_Extrait de la page_:
--------

Honduras, Guatemala et Mexique : centres de production de cocaïne pour les marchés américain et européen

Centre international de recherche et d’analyse contre le trafic de drogue maritime | Septembre 024

Le centre international de recherche et d’analyse contre le trafic de drogue maritime, a publié un rapport d’analyse sur le Honduras, le Guatemala et le Mexique dans la production de cocaïne, intitulé « Honduras, Guatemala et Mexique, nouveaux centres de production de cocaïne pour atteindre les marchés de la drogue des États-Unis et de l’Europe ? », daté de septembre 2024. En collaboration avec la Marine colombienne, la Direction contre les drogues, et les données d’InSight Crime, ce papier a pour but de montrer les risques importants liés à ce trafic, car les cartels de la drogue redessinent la carte de la cocaïne en Amérique centrale et au Mexique. La culture de coca et la production de cocaïne s’installent désormais au cœur de ces pays, rapprochant les laboratoires clandestins des marchés de consommation nord-américains et européens.

--------

_Données recueillies_:
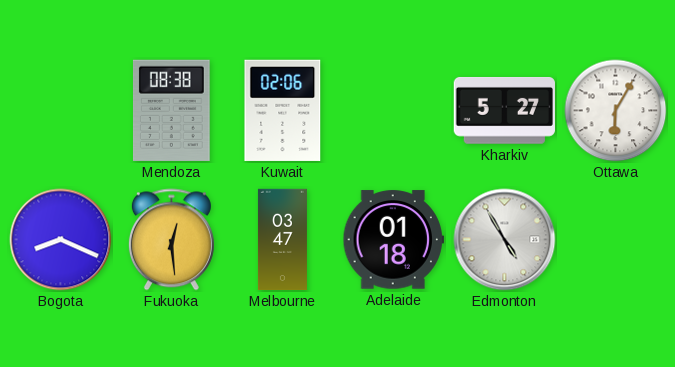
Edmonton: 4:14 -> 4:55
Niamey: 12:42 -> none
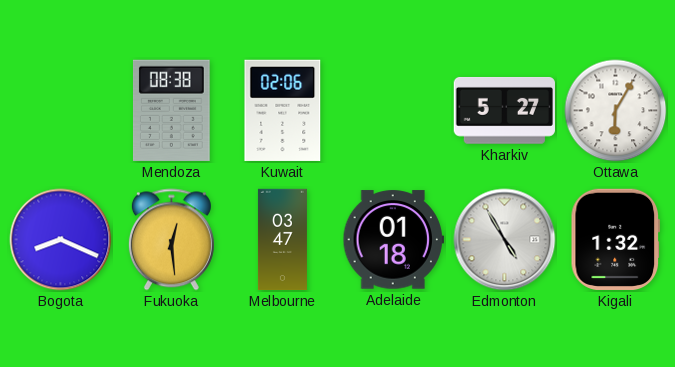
Kigali: none -> 1:32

--------

_Exercice_:
Recopiez s'il vous plaît l'extrait de la page depuis « Le centre international » jusqu'à « nord-américains et européens. » inclus, en renommant « cartels » en « réseaux ».

_Réponse attendue_:
Le centre international de recherche et d’analyse contre le trafic de drogue maritime, a publié un rapport d’analyse sur le Honduras, le Guatemala et le Mexique dans la production de cocaïne, intitulé « Honduras, Guatemala et Mexique, nouveaux centres de production de cocaïne pour atteindre les marchés de la drogue des États-Unis et de l’Europe ? », daté de septembre 2024. En collaboration avec la Marine colombienne, la Direction contre les drogues, et les données d’InSight Crime, ce papier a pour but de montrer les risques importants liés à ce trafic, car les réseaux de la drogue redessinent la carte de la cocaïne en Amérique centrale et au Mexique. La culture de coca et la production de cocaïne s’installent désormais au cœur de ces pays, rapprochant les laboratoires clandestins des marchés de consommation nord-américains et européens.